Texto:
···

Há um momento em que a cena conversa com Antígona, uma família tem o direito de enterrar seu filho, ouve-se. Antígona, como sabemos, assume o papel da mãe ao assumir a responsabilidade e o direito de enterrar o irmão. Novamente, uma mulher, no caso de Lady Tempestade, volta-se para o representante do Estado para falar do direito natural, inviolável, de uma família enterrar os seus. Andrea sabe, foi Antígona e, agora, é Lady Tempestade.
A peça abre a temporada, nas artes e na cultura, de remembramento dos desmandos da ditadura. É necessário relembrar para que não nos esqueçamos jamais. Em 2024, completam-se 60 anos do golpe que levou à sangrenta ditadura militar. Neste 8 de janeiro de 2024, completa-se um ano da tentativa de golpe urdida no governo Bolsonaro. Foi um alerta de que eles estão ainda por aí, rondando como hienas a democracia, esperando que ela mostre seu lado frágil para atacar. A punição dos autores intelectuais, dos mentores da tentativa de golpe e de seus financiadores, além dos seguidores que executaram a invasão e depredação dos prédios dos Três Poderes, é essencial para blindar a democracia. Fazer o que não fizeram com os crimes dos anos de chumbo. Mércia, diz a um torturador que a ditadura acabaria… e ela ainda o veria no tribunal respondendo por seus crimes. Não aconteceu ainda.
Lady Tempestade é teatro de qualidade. Texto e encenação. Cenografia, sonoplastia e direção. É, também, vou usar um termo ultrapassado, engajado. Nada tenho contra a arte, o teatro, a literatura engajada. É diferente de panfletária. Lady Tempestade é engajada e nada panfletária. Está no Teatro Poeira, em Botafogo, até 4 de fevereiro. Imperdível.

···

Registros brutos:
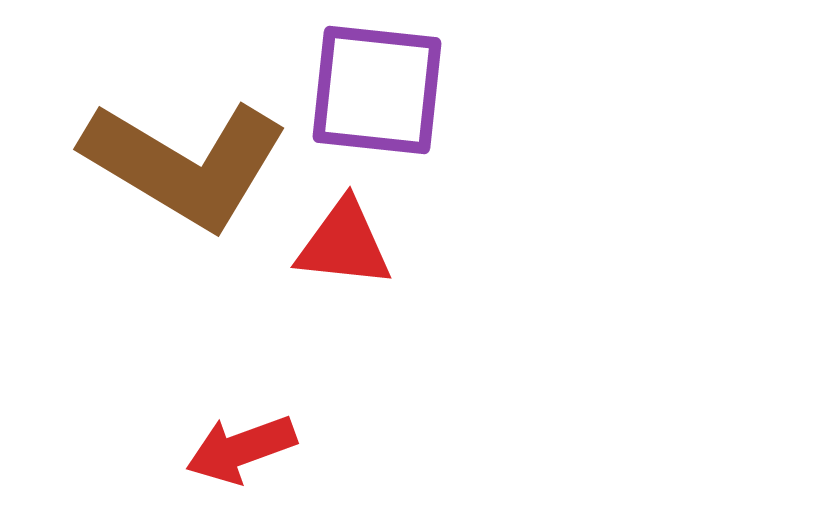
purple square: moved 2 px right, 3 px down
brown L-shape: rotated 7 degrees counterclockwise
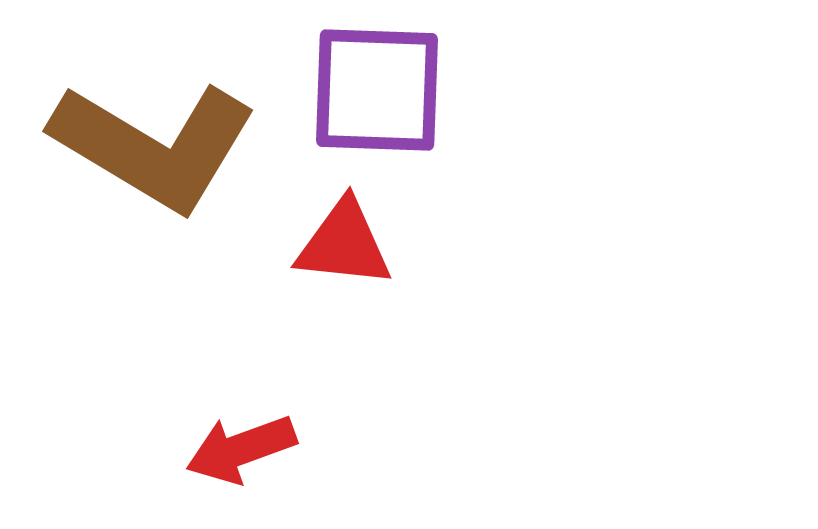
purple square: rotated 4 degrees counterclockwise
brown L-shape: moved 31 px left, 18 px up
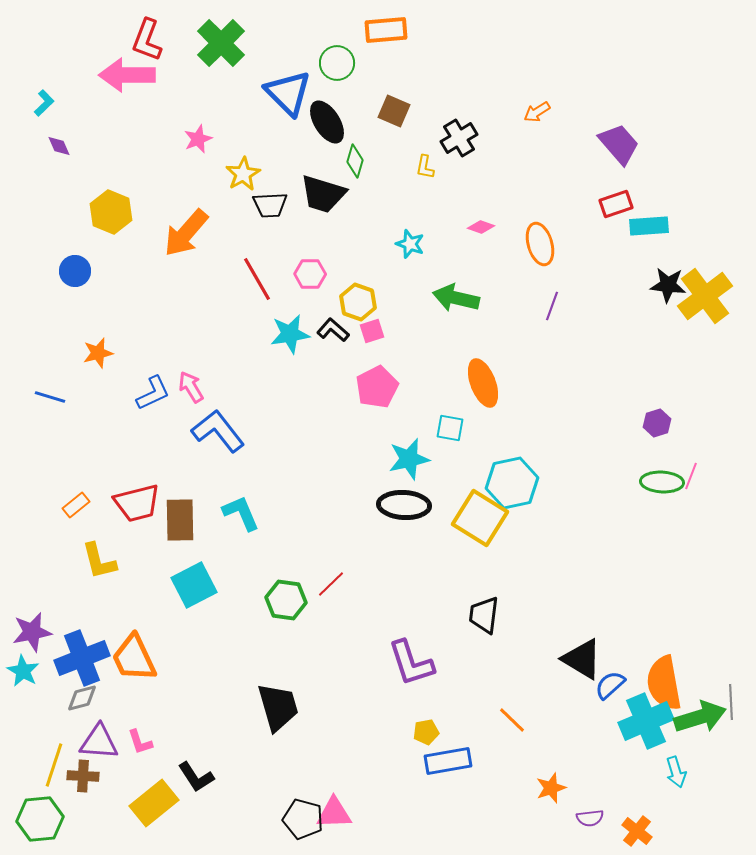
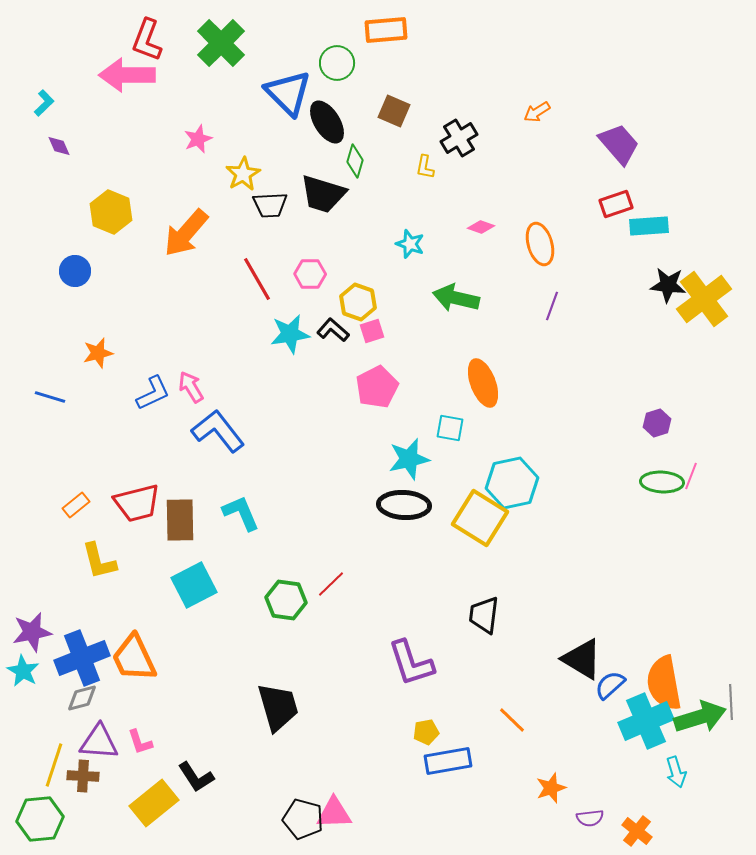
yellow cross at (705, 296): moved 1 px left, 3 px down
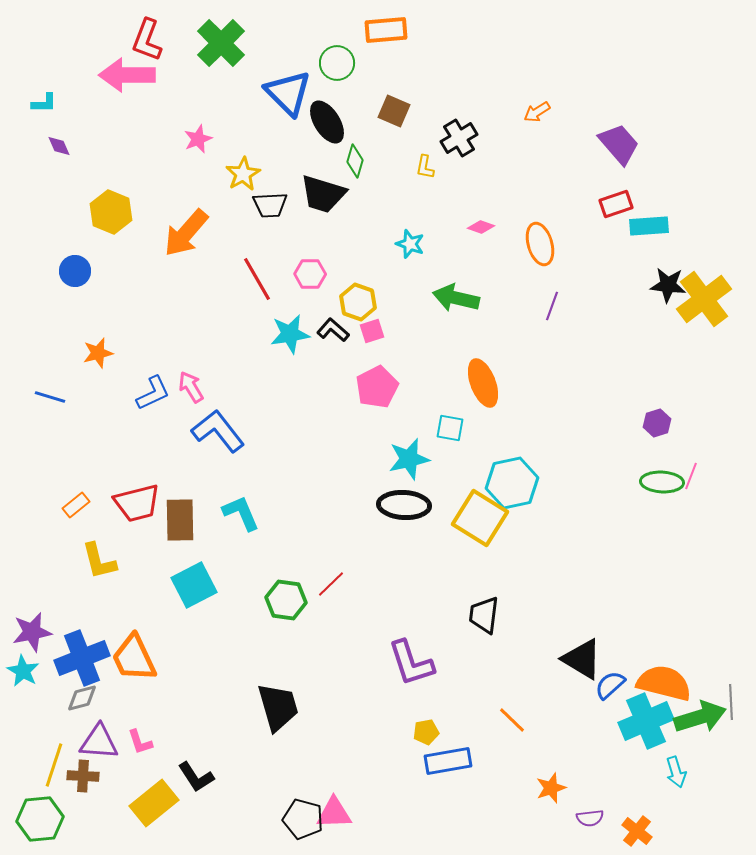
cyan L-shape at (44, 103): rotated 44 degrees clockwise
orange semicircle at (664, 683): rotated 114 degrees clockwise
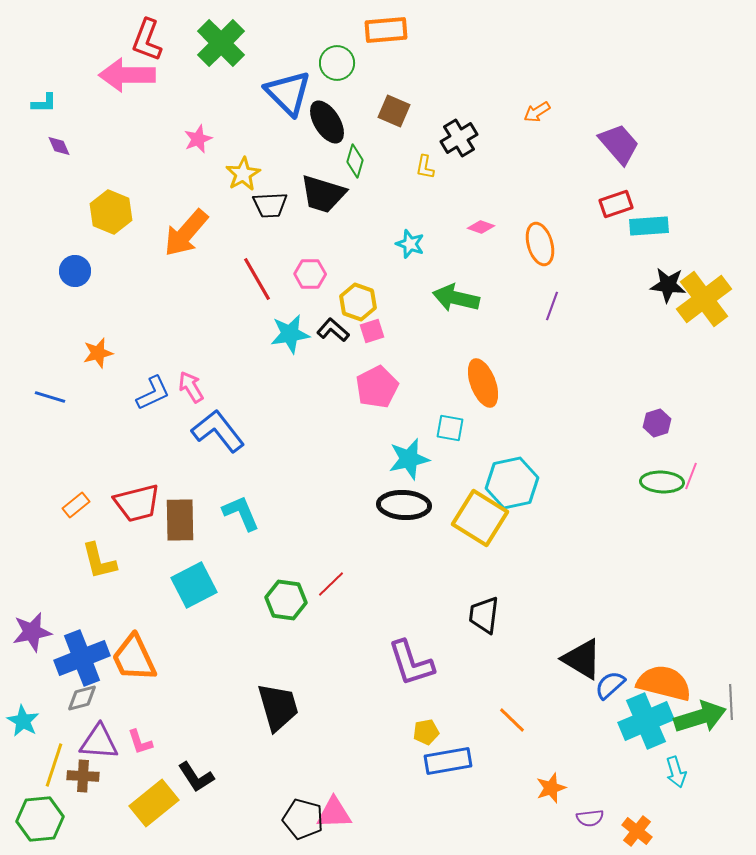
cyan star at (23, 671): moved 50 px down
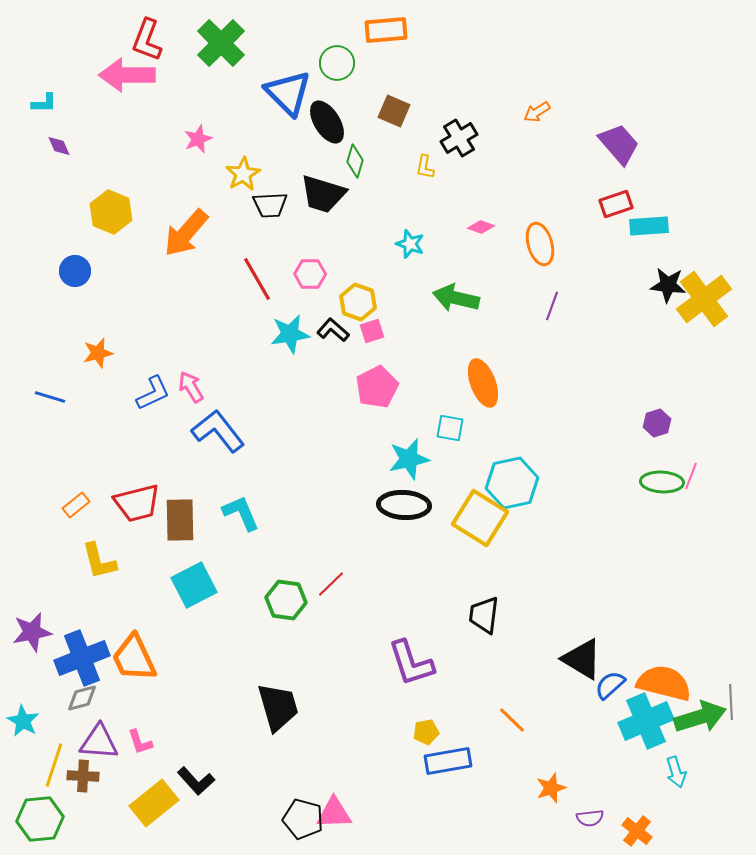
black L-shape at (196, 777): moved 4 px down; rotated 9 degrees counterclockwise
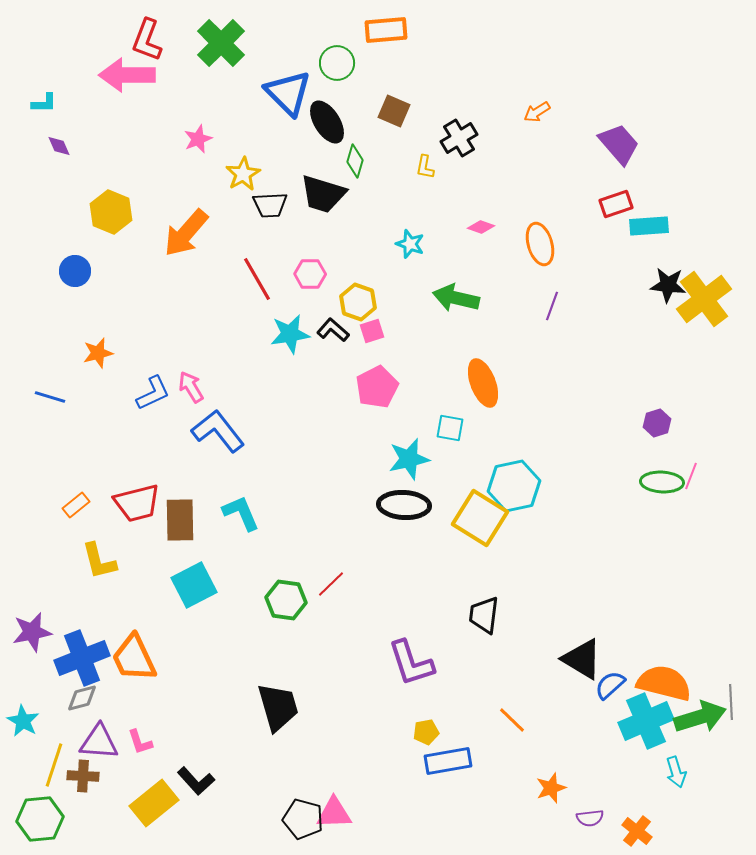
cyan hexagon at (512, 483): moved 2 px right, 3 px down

···

O que se pede:
A. Enumere todos os aspectos de Lady Tempestade que o texto aponta como sinais de teatro de qualidade.
B. Resuma o texto em duas frases.
C. Segundo o texto, até quando Lady Tempestade fica em cartaz no Teatro Poeira?

Respostas do exercício:
A. Texto, encenação, cenografia, sonoplastia e direção.

B. Lady Tempestade dialoga com Antígona ao mostrar uma mulher que reivindica, diante do representante do Estado, o direito de uma família enterrar os seus. A peça abre a temporada cultural de relembrar os desmandos da ditadura, no ano em que se completam 60 anos do golpe e um ano da tentativa de golpe de 8 de janeiro, e é apresentada como teatro de qualidade, engajado e nada panfletário, em cartaz no Teatro Poeira, em Botafogo, até 4 de fevereiro.

C. Até 4 de fevereiro.